Une enquêtrice, Louise, recherche la trace de jumelles disparues dont l’une d’elles vient d’être retrouvée morte. Ces jumelles handicapées avaient été placés dans un institut dès leur petite enfance. Là où cela ne colle pas, c’est qu’elles ont été déclarées mortes il y a trente ans. Or l’une d’elles vient d’être découverte.

D’autres disparitions sont signalées, toutes ces affaires sont confiées à l’enquêtrice Louise, une battante, qui est spécialisée dans la recherche des personnes disparues.

L’enquête entraîne Louise et son équipier vers une institution dans laquelle les deux jumelles ont été placées, une partie de l’institut existant toujours et des employés sont interrogés. Les enfants confiés sont oubliés de leurs parents, c’est l’institution elle-même, qui pousse l’entourage des handicapés à les abandonner à leur sort. Camilla, la meilleure amie de Louise, journaliste, mène aussi son enquête en parallèle.

Un livre qui entremêle l’histoire des jumelles et la vie de Louise et ses proches : Louise l’écorchée au passé trouble, Camilla la rebelle, Eik le coéquipier insaisissable et efficace.

En résumé : une bonne intrigue, suspense au rendez-vous et des personnages auxquels on croit. On le pose à regret donc un polar que je vous conseille.

Merci aux éditions Terra Nova.

Notation :

Hanne-Vibeke Holst : Le prétendant

Résumé :

Le prétendant
le prétendant

Suite à l’écrasante défaite du gouvernement aux élections, Gert Jacobsen, ex-ministre des Finances, brigue la tête du parti et se lance dans une ambitieuse course à la popularité pour s’attirer les suffrages. Toutefois, derrière l’excellence de son parcours, le leader social-libéral dissimule une part d’ombre. Sa femme, Linda, ne cesse d’en faire les frais. Quand les accès de violence du « prétendant » dépassent la sphère intime, sa campagne est mise en péril. Sait-on vraiment qui nous gouverne ? Jusqu’où la vie privée des politiques doit-elle être protégée ?

L’auteur :

Hanne-Vibeke Holst, née en 1959 à Hjørring, est un auteur danois. Avant de se consacrer à l’écriture, elle a longtemps été journaliste politique et s’est également illustrée par son engagement pour la cause des femmes. Elle siège aujourd’hui comme membre de la Commission danoise de l’Unesco. Véritables best-sellers au Danemark, ses romans ont été traduits en plusieurs langues, dont l’allemand, le néerlandais et le suédois. Elle a reçu plusieurs prix, notamment le Søren Gyldendal en 2003 et le Laurel d’Or, prix annuel des libraires danois, en 2008.

Mon avis :

Un livre qui nous scotche. Addiction assurée !
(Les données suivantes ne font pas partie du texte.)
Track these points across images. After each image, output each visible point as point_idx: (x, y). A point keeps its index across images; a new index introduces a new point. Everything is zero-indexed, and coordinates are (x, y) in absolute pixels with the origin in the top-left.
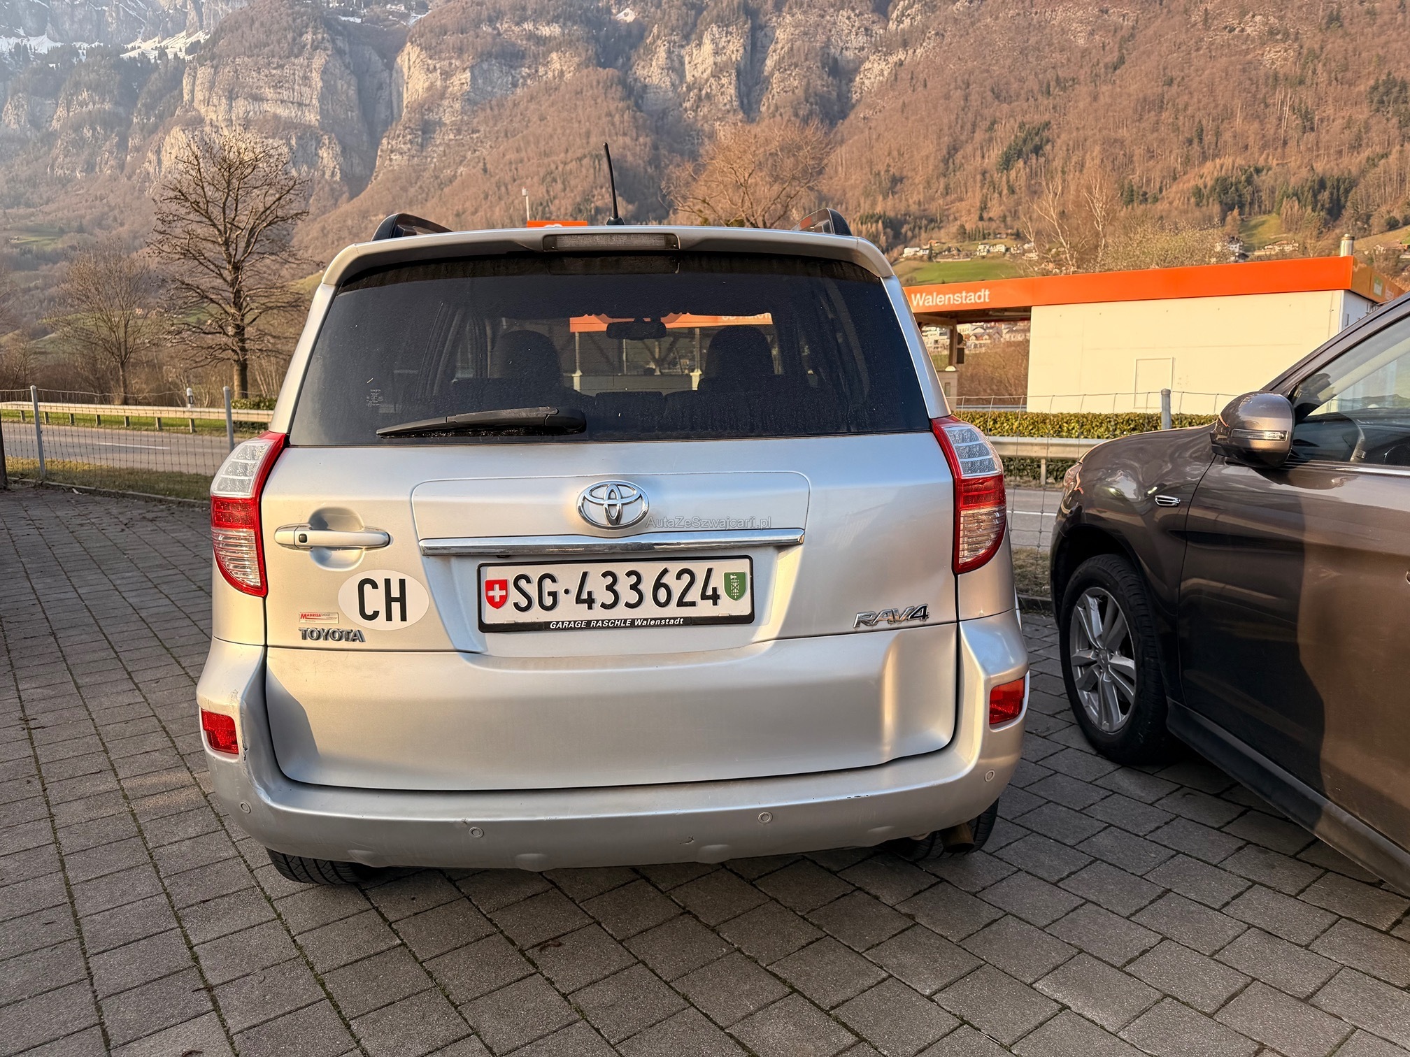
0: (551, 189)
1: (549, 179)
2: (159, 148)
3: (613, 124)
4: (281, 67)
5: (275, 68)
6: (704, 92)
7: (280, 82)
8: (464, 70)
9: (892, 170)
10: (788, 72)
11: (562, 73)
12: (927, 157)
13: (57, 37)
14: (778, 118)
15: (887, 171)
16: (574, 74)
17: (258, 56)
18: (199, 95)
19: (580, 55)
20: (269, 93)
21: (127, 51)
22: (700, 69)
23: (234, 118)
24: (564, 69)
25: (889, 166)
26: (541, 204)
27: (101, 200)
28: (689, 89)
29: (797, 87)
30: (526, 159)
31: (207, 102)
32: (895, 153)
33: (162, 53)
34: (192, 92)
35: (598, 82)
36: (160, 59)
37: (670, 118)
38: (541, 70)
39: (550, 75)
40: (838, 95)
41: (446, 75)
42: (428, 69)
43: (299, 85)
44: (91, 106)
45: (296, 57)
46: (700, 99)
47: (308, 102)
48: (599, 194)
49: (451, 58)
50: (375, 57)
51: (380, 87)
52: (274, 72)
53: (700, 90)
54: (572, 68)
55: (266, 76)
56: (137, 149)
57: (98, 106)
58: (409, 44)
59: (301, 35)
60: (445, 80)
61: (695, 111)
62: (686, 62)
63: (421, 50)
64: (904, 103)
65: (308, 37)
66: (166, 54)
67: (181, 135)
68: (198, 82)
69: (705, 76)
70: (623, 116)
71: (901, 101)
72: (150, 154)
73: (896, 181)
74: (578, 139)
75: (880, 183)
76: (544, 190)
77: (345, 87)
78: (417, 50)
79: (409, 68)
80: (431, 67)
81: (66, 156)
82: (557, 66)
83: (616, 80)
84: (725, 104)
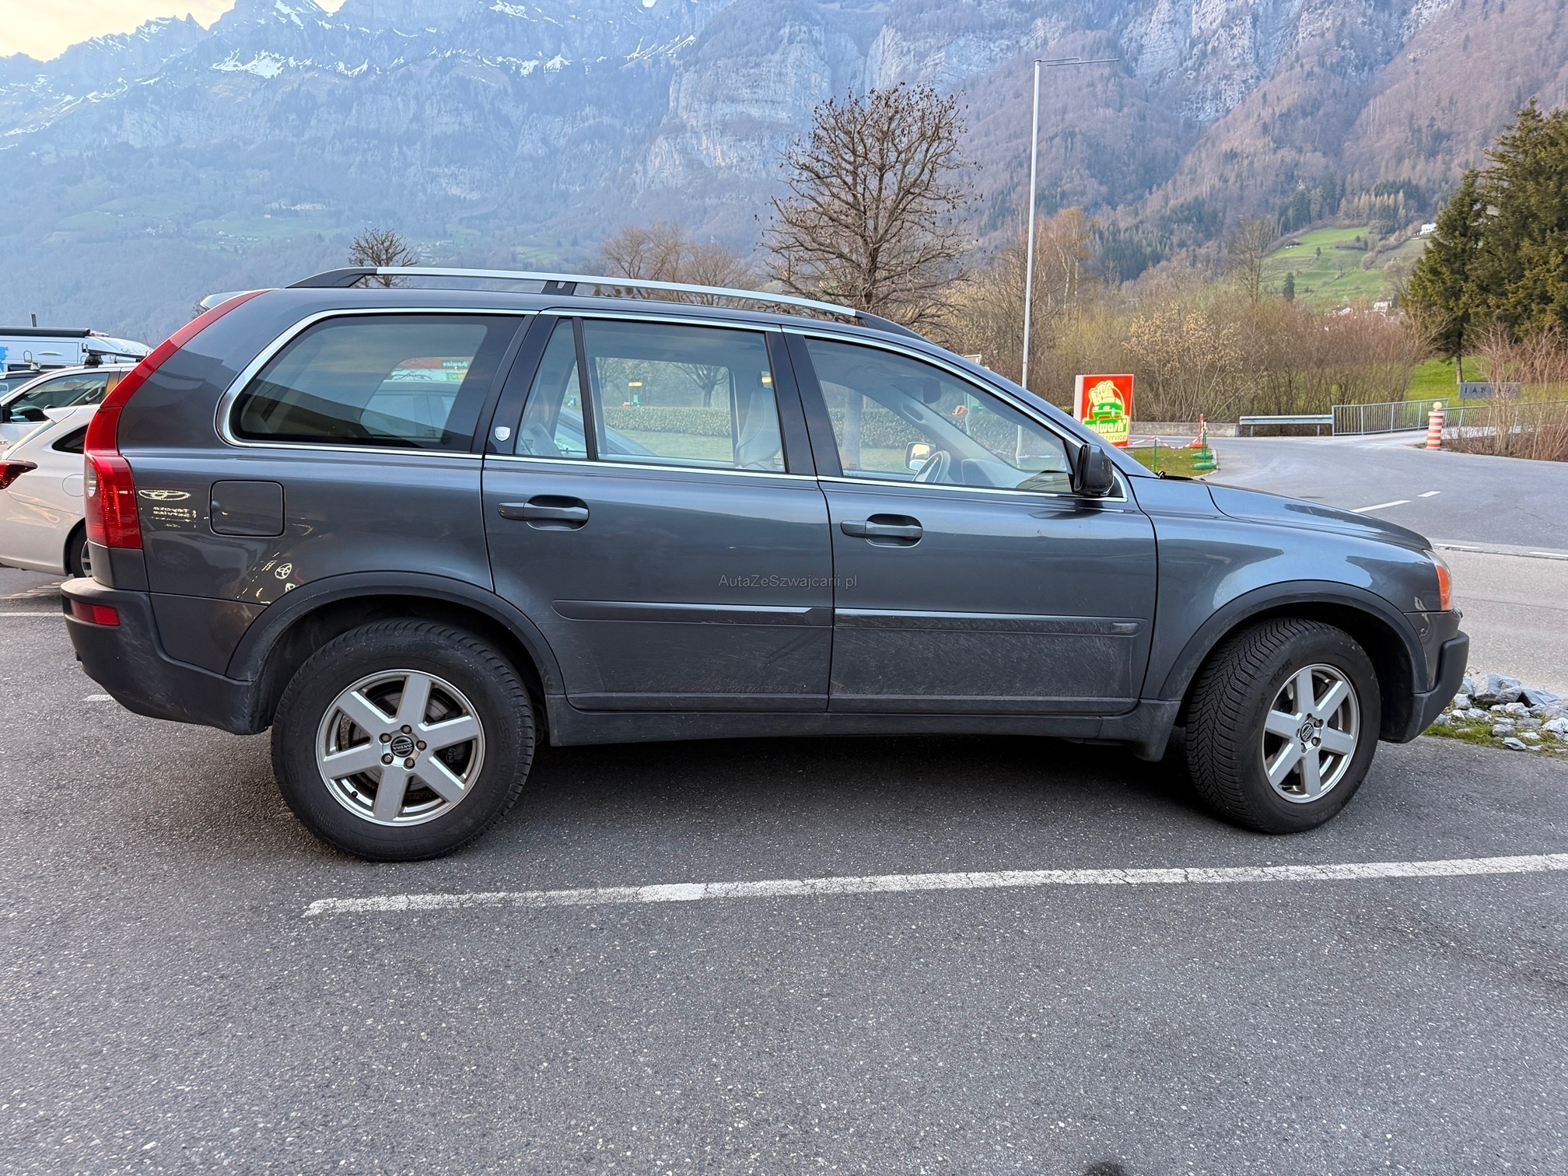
0: (1015, 175)
1: (1014, 164)
2: (645, 157)
3: (1095, 95)
4: (757, 65)
5: (752, 68)
6: (1210, 47)
7: (756, 81)
8: (939, 49)
9: (1438, 124)
10: (1320, 11)
11: (1045, 41)
12: (1488, 105)
13: (569, 55)
14: (1298, 69)
15: (1432, 126)
16: (1059, 40)
17: (738, 56)
18: (683, 102)
19: (1067, 18)
20: (746, 93)
21: (626, 62)
22: (1209, 18)
23: (712, 123)
24: (1049, 36)
25: (1433, 119)
26: (1003, 192)
27: (594, 212)
28: (1193, 45)
29: (1328, 29)
30: (994, 144)
31: (689, 108)
32: (1445, 103)
33: (656, 60)
34: (677, 99)
35: (1083, 48)
36: (654, 66)
37: (1167, 80)
38: (1023, 41)
39: (1033, 43)
40: (1384, 33)
41: (921, 56)
42: (902, 52)
43: (774, 82)
44: (591, 121)
45: (773, 53)
46: (1204, 54)
47: (781, 99)
48: (1068, 177)
49: (927, 37)
50: (851, 45)
51: (854, 76)
52: (752, 71)
53: (1206, 44)
54: (1057, 35)
55: (744, 76)
56: (628, 160)
57: (597, 120)
58: (885, 26)
59: (780, 29)
60: (919, 62)
61: (1197, 70)
62: (1193, 12)
63: (896, 32)
64: (1467, 37)
65: (785, 31)
66: (659, 62)
67: (665, 145)
68: (682, 88)
69: (1214, 25)
70: (1107, 84)
71: (1464, 35)
72: (637, 165)
73: (1439, 137)
74: (1053, 116)
75: (1420, 141)
76: (1009, 175)
77: (819, 79)
78: (892, 32)
79: (884, 52)
80: (905, 49)
81: (568, 172)
82: (1041, 33)
83: (1104, 43)
84: (1234, 59)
Les héros ne sont pas des gens comme les autres puisqu’ils sont à la tête d’un pays. Ils sont aussi terriblement humains : fragiles, sensibles et ambitieux.

Le prétendant est Gert, assoiffé de pouvoir; lorsque son parti bascule dans l’opposition, il se sent prêt à prendre la place du leader de son partir et briguer le poste de premier ministre. Oui mais il n’est pas le seul en lice. Des tractations démarrent entre lui et d’anciens ministres tandis que le précédent premier ministre débute aussi une campagne pour reconquérir les électeurs.

Chacun a ses faiblesses, Gert est le plus vil de tous : c’est un ultra violent dès qu’il se retrouve chez lui et, Linda, sa femme, en fait les frais. Un personnage qui s’humanise lorsqu’il rencontre Yasemin, une jeune femme intelligente d’origine turque qui devient son attachée parlementaire. Parmi les autres personnages, Charlotte, responsable sur les sujets environnementaux, croit dans sa mission et n’adhère pas aux manœuvres des autres comme Per et Meyer.

Une plongée dans les arcanes du pouvoir : des thèmes actuels, des guerres sans merci pour gouverner et des « authentiques » comme Charlotte ou Yasemin.

Le livre est découpé en chapitres qui alternent les points de vue, les passages où Linda se raconte sont poignants.

J’ai aimé les personnages, le sujet et le rythme.

Un pavé de 700 pages qui se lit vite, attention, le terminer devient une obsession, un véritable « page turner ». Je confirme la mention sur la couverture : « suspense politique ».

Un livre passionnant que je vous recommande.

Merci aux Editions Heloïse d’Ormesson.